Collective guilt is the defining feature of atrocity logic.

If destruction, civilian death tolls, or the razing of towns were legitimate criteria for declaring a whole people “fundamentally evil,” then modern warfare itself would make most powerful states criminal by definition. Israel has destroyed far more towns and neighbourhoods in Gaza than Palestinians have destroyed in Israel.

Israel and its proxies have killed vastly more civilians, including through documented massacres and mass displacement from the original Palestine, across Gaza, the West Bank, Lebanon, and beyond. By Oliner’s logic, that would justify the liquidation or expulsion of Israelis as a “guilty nation.” No serious moral framework accepts this, because the logic is genocidal regardless of who applies it.

International law is explicit on this point. Collective punishment is prohibited precisely because it abolishes individual responsibility. Civilians do not become legitimate targets by ethnicity, geography, or association. Guilt does not transmit biologically or nationally. The moment it does, law is replaced by vengeance.

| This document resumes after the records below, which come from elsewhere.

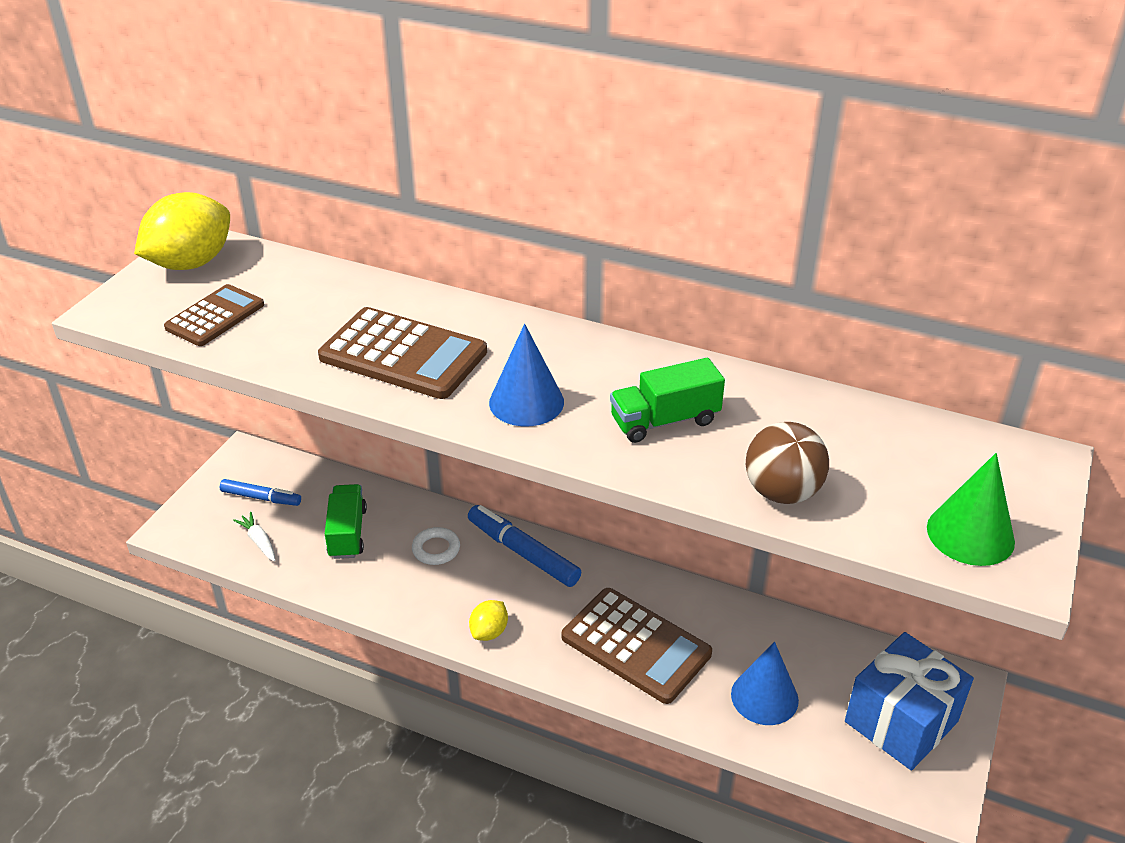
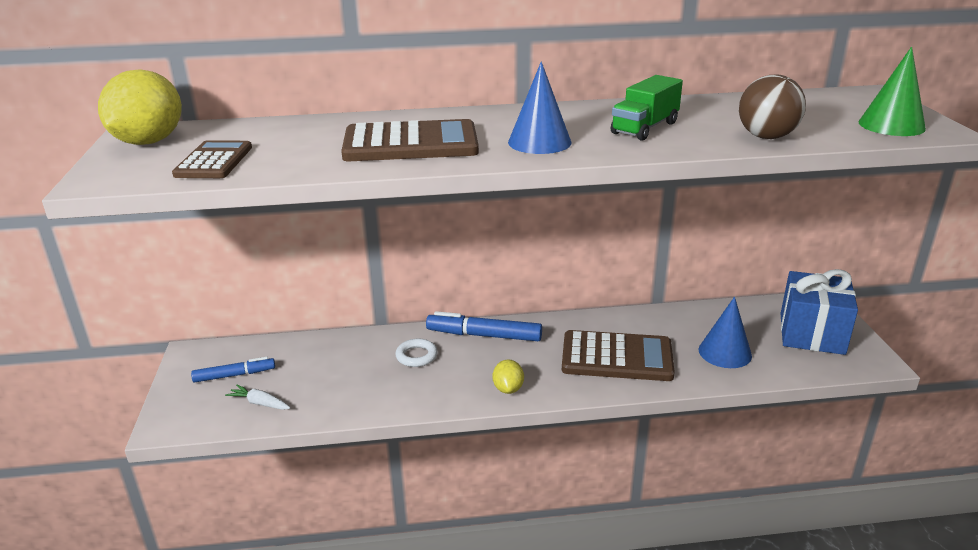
camera: 30 degrees left, 10 degrees down
(347, 533) = (334, 371): green truck -> none

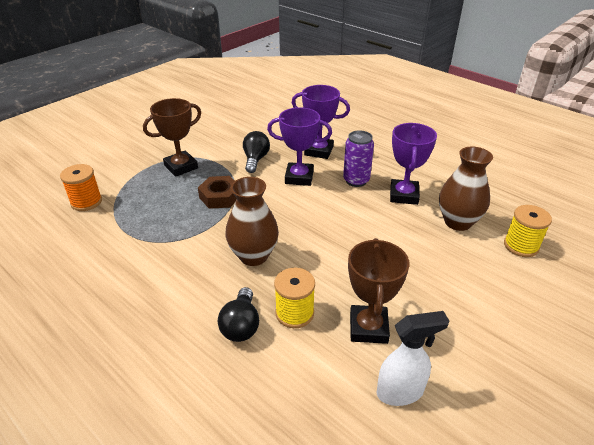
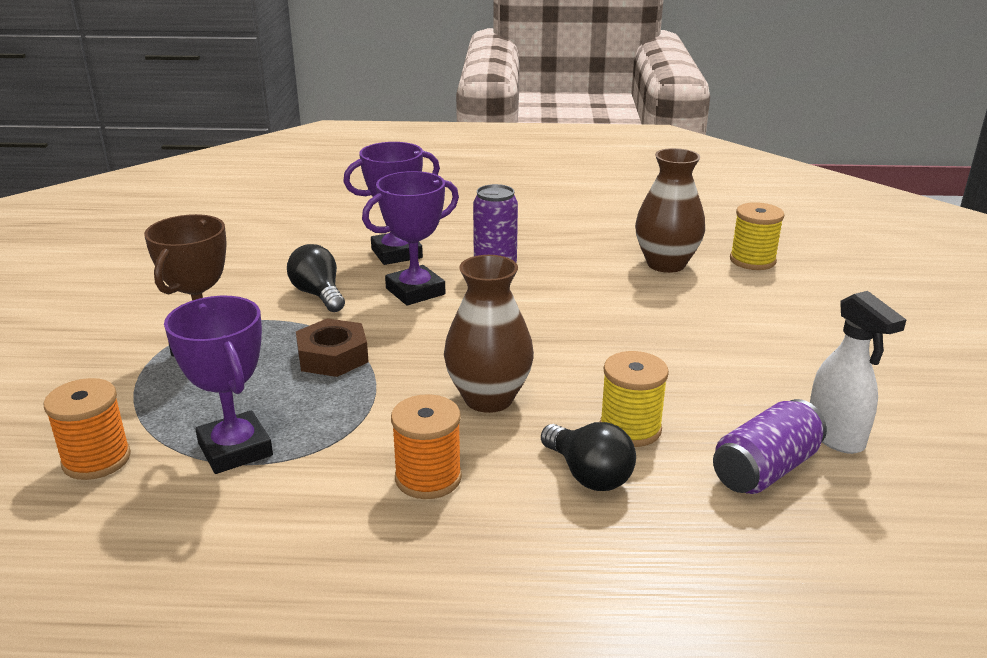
camera: 40 degrees left, 10 degrees down
(176, 282) = (428, 478): none -> orange spool
(330, 383) = (765, 469): none -> purple can
(368, 328) = (725, 400): brown trophy -> none
(400, 392) = (835, 437): white spray bottle -> white spray bottle turned 120 degrees clockwise
(404, 195) = (573, 261): purple trophy -> purple trophy (235, 449)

What makes the statement especially grave is not simply that it is hateful, but that it comes from someone associated with Holocaust remembrance. Holocaust memory exists to mark the point at which entire populations were declared guilty, evil, and disposable. To invoke that memory while endorsing the same structure of reasoning is beyond irony.

So let’s face it:

Yes, Israel has destroyed more Palestinian towns and killed more Palestinian civilians.

No, that does not justify condemning Israelis as a guilty nation and deporting them integrally from Palestine.